Find out more about your rights to extra holiday entitlements here. 

What are extra holiday entitlements?

Extra holiday entitlements, in Danish feriefridage, are paid holidays you can be entitled to. All employees in Denmark have the right to 5 weeks of holiday as per the Danish Holiday Act. But you may be entitled to a 6th week of holiday as well. The rules for this extra week of holiday entitlement depends on your terms of employment.

Am I entitled to a sixth holiday week?

Whether you have a 6th holiday week depends on where you are employed:

Private sector employees

In principle, you are not automatically entitled to extra holiday entitlements. However, you may still have extra holiday entitlements if it is stated in the collective agreement in place at your workplace, or if you have an individual agreement for extra holiday.

You can see the terms for any extra holiday entitlements you may have in your collective agreement, staff handbook, or your employment contract.

Public sector employees

If you are employed in a municipality, region or government institution, you are entitled to extra holiday.

How are extra holiday entitlements accrued?

Private sector employee: It depends on which agreement you have with your employer. Check your collective agreement, staff handbook, or your employment contract.

Employed in a municipality or region: Employees in regions and municipalities are calculated holiday days in hours instead of days. This means that you earn 18.50 holiday hours per. month corresponding to 6 weeks holiday per year.

Government employees: If you are a public employee, you earn 0.42 special holiday days for each month's employment, corresponding to 5 holiday days a year.

What happens if I fail to use my sixth holiday week?

Private sector employee: In many companies, you lose holiday days if they are not taken during the holiday year.
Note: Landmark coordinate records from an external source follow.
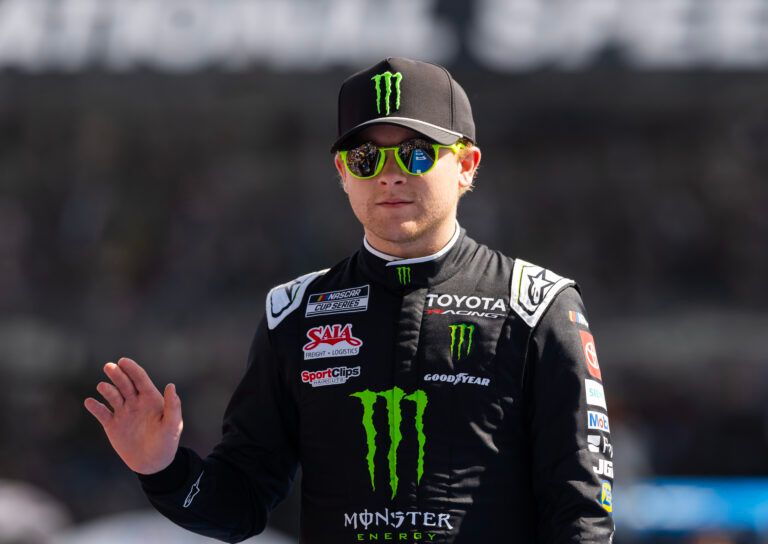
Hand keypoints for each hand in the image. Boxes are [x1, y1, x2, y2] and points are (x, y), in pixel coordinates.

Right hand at [84, 357, 182, 474]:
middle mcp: (135, 402)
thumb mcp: (173, 425)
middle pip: (125, 384)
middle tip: (109, 367)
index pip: (140, 379)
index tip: (123, 361)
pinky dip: (95, 407)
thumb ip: (173, 406)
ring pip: (113, 395)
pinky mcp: (112, 425)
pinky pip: (102, 413)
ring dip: (107, 389)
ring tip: (103, 386)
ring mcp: (123, 412)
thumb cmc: (167, 442)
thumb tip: (171, 385)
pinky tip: (90, 402)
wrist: (153, 463)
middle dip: (117, 374)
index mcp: (151, 398)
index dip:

This again depends on what agreements or collective agreements are made with your employer, so make sure you keep up to date on your holiday entitlements so you don't miss out on taking your holidays.
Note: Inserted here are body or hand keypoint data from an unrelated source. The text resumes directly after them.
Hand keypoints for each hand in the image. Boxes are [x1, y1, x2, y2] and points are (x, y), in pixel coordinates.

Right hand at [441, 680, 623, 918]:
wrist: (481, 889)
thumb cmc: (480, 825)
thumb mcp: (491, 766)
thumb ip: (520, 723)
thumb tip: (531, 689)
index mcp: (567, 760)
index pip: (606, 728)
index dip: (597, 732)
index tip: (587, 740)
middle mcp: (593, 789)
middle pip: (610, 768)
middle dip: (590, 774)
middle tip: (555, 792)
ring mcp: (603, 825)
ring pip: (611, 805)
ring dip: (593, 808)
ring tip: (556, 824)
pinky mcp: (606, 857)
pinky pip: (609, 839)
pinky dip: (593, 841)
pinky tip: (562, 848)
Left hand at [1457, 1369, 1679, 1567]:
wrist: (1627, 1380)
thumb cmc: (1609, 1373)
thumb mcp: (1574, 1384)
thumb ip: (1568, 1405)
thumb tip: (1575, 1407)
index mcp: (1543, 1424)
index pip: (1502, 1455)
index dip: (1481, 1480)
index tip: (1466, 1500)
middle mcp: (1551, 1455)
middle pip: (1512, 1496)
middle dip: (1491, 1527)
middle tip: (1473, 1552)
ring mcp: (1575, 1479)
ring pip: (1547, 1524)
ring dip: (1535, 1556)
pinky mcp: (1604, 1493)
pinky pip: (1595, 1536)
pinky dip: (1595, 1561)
Employed in a municipality or region: If you do not take the 6th holiday week, it will be automatically transferred to the next holiday year, unless you have notified your employer no later than 1 October of the holiday year that you want the holiday week paid out.

Government employees: If you do not keep the days, they will be reimbursed in cash with 2.5 percent of the holiday pay in the earning year, unless you and your employer agree to transfer them to the following holiday year.

Learn more about transferring holiday and extra holiday

What happens to my extra holiday if I change jobs?

Private sector employee: It depends on your employment contract or collective agreement whether you are entitled to a payout of your unused holidays.

Employed in a municipality or region: If you change position to another region or municipality, you can enter into an agreement with the employer that you take the holiday week with you. If you don't make an agreement, the hours corresponding to the 6th holiday week which you failed to take will be paid out together with your last salary payment. 

Government employees: If you resign from your position, you must be reimbursed for the days earned.